• _WHAT THE TASK REQUIRES_
Which lines of the entries below run from the one holding "4: (113, 28)" to the one holding "68: (242, 32)", inclusive? Set down exactly those lines and no others.

• _DATA FOR REVIEW_
※ ※ ※

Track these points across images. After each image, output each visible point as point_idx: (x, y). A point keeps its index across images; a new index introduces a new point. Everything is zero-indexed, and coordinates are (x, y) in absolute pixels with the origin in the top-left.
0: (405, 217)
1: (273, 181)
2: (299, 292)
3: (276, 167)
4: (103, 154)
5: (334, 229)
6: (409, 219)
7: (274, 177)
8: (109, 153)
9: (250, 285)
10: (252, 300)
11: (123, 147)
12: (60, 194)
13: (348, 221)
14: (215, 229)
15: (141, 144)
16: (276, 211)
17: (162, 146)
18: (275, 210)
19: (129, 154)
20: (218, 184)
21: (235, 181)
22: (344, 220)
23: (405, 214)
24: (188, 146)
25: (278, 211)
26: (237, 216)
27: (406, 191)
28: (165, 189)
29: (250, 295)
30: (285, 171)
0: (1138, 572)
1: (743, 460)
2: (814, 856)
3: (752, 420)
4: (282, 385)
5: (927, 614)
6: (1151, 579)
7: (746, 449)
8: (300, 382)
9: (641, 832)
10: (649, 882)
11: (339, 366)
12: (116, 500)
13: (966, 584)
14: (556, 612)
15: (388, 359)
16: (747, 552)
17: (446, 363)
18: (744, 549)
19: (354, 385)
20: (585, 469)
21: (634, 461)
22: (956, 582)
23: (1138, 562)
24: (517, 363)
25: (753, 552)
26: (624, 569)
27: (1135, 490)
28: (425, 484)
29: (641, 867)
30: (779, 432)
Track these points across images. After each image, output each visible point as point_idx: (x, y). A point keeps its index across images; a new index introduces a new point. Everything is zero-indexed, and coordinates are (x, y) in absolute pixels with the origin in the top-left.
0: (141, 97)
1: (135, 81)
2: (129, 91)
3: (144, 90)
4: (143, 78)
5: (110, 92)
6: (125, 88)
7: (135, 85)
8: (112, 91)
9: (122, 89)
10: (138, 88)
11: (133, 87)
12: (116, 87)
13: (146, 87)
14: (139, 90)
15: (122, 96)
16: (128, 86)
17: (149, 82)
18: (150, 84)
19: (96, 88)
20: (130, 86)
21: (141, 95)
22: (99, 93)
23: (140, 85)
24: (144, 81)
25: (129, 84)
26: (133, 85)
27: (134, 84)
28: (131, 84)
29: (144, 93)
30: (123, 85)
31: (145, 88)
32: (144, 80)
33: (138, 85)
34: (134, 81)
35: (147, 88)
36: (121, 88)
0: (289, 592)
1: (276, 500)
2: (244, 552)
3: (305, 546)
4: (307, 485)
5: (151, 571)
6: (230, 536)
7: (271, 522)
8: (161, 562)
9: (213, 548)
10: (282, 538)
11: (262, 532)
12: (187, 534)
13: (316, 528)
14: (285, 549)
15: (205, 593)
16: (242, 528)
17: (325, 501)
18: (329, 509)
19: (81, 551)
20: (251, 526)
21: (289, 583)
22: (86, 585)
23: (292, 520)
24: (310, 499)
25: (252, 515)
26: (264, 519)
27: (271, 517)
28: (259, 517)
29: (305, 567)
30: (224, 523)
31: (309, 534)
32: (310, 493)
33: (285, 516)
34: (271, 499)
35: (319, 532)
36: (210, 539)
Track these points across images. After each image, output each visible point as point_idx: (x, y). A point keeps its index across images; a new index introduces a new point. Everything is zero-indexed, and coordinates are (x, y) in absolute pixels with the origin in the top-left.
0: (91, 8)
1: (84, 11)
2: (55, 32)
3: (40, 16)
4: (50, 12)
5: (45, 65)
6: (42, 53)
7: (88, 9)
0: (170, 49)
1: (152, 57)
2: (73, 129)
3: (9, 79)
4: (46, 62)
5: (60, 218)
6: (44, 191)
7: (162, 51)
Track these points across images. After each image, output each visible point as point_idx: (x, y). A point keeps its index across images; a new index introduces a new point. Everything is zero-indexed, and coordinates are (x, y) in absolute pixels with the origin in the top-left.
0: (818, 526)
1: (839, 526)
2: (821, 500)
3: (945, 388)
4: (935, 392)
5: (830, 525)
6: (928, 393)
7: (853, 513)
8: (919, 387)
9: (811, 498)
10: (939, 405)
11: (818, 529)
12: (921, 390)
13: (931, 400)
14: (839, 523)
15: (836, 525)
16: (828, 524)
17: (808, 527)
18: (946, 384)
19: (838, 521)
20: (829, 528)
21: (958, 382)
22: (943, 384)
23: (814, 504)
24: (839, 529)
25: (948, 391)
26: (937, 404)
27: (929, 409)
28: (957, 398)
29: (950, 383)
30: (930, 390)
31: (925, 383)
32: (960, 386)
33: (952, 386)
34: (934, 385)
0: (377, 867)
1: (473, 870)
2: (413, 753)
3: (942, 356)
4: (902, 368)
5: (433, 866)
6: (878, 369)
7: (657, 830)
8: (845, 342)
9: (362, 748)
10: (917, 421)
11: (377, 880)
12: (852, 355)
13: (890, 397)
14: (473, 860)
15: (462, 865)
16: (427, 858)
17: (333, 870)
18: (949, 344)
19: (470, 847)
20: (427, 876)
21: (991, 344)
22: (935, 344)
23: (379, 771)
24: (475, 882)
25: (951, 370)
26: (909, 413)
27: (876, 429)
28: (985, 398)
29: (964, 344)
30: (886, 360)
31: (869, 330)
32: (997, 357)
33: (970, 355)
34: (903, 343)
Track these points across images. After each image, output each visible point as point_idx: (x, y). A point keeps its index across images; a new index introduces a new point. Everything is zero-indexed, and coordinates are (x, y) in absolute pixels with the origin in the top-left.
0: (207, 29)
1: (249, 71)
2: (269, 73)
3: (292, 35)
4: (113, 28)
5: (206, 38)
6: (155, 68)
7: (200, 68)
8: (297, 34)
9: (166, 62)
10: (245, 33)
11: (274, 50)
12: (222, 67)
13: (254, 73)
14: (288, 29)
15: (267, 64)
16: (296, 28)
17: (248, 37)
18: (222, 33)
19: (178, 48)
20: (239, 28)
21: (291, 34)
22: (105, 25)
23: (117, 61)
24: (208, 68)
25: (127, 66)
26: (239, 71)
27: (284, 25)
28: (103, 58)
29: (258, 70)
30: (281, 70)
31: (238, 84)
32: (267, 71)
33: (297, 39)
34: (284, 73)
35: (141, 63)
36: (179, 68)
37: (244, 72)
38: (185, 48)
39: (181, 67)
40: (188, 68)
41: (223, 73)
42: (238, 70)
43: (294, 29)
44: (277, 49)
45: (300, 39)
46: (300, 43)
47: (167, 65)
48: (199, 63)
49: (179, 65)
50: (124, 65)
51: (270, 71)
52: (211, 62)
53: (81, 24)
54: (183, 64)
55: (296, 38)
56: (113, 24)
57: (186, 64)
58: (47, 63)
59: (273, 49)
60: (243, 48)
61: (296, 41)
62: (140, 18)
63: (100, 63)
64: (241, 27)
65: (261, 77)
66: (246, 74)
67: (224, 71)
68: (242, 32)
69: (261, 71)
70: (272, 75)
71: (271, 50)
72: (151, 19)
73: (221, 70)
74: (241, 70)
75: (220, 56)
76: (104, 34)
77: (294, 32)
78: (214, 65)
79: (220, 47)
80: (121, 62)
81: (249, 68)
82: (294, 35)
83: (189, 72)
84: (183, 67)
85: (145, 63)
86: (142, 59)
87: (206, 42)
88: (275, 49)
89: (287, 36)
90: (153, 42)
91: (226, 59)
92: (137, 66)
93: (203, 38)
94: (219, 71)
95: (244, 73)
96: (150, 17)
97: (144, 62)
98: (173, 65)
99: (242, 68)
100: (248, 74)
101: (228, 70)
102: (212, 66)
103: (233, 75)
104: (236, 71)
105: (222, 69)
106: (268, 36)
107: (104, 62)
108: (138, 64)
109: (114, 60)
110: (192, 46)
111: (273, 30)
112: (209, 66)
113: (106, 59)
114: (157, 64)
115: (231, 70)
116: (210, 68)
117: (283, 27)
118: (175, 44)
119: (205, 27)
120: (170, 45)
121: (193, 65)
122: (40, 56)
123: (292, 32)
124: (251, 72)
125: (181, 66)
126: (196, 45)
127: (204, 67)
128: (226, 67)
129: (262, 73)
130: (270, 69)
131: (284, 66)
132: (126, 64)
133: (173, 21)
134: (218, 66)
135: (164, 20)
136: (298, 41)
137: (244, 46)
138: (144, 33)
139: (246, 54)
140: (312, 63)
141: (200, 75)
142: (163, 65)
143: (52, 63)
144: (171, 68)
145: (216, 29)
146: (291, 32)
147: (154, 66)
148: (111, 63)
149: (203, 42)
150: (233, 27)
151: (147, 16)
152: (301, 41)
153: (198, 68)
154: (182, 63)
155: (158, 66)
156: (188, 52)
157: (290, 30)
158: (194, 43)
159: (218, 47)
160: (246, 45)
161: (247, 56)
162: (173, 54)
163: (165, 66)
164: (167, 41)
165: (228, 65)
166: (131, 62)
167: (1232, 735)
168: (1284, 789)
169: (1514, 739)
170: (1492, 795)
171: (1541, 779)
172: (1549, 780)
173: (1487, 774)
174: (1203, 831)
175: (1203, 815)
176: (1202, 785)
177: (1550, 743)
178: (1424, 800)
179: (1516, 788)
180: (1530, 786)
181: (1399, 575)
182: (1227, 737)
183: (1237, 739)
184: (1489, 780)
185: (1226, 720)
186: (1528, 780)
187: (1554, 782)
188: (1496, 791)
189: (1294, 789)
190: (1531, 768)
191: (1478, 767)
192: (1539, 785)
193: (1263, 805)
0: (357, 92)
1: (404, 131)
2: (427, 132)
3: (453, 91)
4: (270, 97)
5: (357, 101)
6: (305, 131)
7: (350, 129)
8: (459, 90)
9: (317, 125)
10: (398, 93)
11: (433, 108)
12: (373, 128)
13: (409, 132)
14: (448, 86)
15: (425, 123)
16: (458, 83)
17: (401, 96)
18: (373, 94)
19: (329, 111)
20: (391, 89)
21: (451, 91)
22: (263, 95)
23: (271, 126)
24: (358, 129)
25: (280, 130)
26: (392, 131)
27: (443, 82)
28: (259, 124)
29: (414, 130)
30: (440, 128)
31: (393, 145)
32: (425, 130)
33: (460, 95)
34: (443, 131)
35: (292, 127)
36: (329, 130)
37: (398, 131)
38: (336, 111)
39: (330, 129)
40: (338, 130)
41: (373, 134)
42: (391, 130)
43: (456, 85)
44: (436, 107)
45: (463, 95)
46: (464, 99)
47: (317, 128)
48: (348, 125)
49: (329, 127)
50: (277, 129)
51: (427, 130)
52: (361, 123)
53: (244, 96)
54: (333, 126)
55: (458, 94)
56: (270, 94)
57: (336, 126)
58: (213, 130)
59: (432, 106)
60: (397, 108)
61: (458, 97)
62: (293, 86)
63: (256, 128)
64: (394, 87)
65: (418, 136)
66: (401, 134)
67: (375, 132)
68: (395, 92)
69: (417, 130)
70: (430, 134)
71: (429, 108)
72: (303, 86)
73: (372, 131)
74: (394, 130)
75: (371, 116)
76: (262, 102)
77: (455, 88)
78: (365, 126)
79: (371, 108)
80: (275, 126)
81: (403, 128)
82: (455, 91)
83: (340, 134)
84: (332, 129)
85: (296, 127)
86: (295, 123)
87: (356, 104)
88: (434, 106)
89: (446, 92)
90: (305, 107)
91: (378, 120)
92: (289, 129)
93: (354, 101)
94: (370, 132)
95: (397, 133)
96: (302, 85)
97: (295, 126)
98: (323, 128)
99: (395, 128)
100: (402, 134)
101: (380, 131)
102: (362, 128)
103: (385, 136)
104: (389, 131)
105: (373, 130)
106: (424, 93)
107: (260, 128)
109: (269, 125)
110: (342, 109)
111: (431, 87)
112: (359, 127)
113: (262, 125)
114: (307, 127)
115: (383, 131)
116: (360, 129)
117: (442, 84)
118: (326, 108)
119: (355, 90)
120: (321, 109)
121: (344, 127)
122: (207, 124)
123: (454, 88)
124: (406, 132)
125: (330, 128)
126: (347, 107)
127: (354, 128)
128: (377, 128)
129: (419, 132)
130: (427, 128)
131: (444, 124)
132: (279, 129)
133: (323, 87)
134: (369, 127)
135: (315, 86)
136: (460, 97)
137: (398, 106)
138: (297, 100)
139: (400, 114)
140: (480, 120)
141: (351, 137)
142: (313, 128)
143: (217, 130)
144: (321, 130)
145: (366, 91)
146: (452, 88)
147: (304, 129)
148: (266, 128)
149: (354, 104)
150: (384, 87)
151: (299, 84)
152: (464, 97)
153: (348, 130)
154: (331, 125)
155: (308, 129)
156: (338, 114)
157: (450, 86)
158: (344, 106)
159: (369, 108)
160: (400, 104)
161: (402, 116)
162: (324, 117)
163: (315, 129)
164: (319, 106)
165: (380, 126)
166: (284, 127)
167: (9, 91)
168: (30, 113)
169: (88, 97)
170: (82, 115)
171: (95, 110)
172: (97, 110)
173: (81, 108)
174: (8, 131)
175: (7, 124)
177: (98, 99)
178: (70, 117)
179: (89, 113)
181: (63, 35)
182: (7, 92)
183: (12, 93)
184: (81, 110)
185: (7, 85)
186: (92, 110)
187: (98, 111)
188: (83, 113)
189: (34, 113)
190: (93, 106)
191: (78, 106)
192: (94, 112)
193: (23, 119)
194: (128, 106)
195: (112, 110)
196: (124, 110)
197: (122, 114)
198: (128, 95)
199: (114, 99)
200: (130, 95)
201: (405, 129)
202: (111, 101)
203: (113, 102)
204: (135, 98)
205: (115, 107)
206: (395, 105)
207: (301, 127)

※ ※ ※

• _EXPECTED OUTPUT_
4: (113, 28)
5: (206, 38)
6: (155, 68)
7: (200, 68)
8: (297, 34)
9: (166, 62)
10: (245, 33)
11: (274, 50)
12: (222, 67)
13: (254, 73)
14: (288, 29)
15: (267, 64)
16: (296, 28)
17: (248, 37)
18: (222, 33)
19: (178, 48)
20: (239, 28)
21: (291, 34)
22: (105, 25)
23: (117, 61)
24: (208, 68)
25: (127, 66)
26: (239, 71)
27: (284, 25)
28: (103, 58)
29: (258, 70)
30: (281, 70)
31: (238, 84)
32: (267, 71)
33: (297, 39)
34: (284, 73)
35: (141, 63)
36: (179, 68)
37: (244, 72)
38: (185, 48)
39: (181, 67)
40: (188, 68)
41: (223, 73)
42: (238, 70)
43: (294, 29)
44: (277, 49)
45: (300, 39)
46: (300, 43)
47: (167, 65)
48: (199, 63)
49: (179, 65)
50: (124, 65)
51: (270, 71)
52: (211, 62)
53: (81, 24)
54: (183, 64)
55: (296, 38)
56: (113, 24)
57: (186, 64)
58: (47, 63)
59: (273, 49)
60: (243, 48)
61: (296, 41)
62: (140, 18)
63: (100, 63)
64: (241, 27)
65: (261, 77)
66: (246, 74)
67: (224, 71)
68: (242, 32)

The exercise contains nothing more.